With technological progress in the picture, we introduce the concept of the effective capital-labor ratio, k = K/(AL). This term is abstract, so let’s use an analogy. Think of A (technology) as a skill multiplier for each worker. If A doubles, it’s as if each worker became twice as effective. The variable k = K/AL doesn’t measure capital per person, but capital per effective unit of labor.

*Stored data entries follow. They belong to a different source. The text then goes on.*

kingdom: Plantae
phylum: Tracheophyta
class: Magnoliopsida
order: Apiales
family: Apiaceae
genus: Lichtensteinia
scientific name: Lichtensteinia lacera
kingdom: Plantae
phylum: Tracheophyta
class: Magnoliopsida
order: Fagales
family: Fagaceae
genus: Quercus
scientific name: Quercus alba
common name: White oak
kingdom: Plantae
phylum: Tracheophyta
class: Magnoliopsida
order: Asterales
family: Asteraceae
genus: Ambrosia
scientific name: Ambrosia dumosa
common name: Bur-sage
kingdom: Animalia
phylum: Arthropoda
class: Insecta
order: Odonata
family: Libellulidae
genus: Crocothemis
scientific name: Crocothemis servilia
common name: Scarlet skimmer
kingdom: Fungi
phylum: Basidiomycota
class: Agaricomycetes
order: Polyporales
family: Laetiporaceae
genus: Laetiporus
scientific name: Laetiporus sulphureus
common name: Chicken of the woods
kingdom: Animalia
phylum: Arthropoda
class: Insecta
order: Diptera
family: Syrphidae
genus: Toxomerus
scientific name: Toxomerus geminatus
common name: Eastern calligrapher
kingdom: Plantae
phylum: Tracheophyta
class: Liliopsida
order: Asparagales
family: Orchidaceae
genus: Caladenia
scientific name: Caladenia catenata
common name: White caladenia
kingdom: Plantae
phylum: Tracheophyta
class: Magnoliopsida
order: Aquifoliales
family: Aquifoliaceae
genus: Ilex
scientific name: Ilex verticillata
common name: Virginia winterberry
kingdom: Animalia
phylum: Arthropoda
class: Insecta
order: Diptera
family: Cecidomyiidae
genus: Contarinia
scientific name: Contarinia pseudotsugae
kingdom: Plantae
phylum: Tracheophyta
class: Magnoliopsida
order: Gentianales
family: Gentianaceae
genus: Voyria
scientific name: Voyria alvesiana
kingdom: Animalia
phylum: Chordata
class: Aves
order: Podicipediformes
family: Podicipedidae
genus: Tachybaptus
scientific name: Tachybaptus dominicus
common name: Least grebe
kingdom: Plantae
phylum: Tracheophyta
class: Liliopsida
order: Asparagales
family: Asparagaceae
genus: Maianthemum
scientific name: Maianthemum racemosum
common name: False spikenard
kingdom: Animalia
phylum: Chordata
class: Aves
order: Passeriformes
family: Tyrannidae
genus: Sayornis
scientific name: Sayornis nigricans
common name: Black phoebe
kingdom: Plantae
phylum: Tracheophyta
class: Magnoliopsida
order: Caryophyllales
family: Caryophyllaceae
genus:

The model’s key prediction is that while output per person (Y/L) can grow forever, the amount of capital per effective worker (k) must eventually stabilize on a balanced growth path. This is how the model generates sustained growth in living standards while still converging to a steady state in its transformed variables. In the long run, only technological progress (g) can explain continuously rising standards of living.
Synthesizing the Full Model
In the full Solow model, investment per effective worker must be sufficient to replenish the effective capital-labor ratio for three key reasons:
- Depreciation (δ): To replace worn-out capital from the existing stock.
- Population Growth (n): To equip new workers with the same amount of capital as existing workers.
- Technological Progress (g): To provide capital for the now “more effective” workforce, keeping the capital-per-effective-worker ratio constant.
With this complete framework—depreciation, population growth, and technology—the Solow model transforms from a theoretical exercise into a diagnostic tool. We can now use its logic to dissect the reasons for the vast income disparities we see across the globe.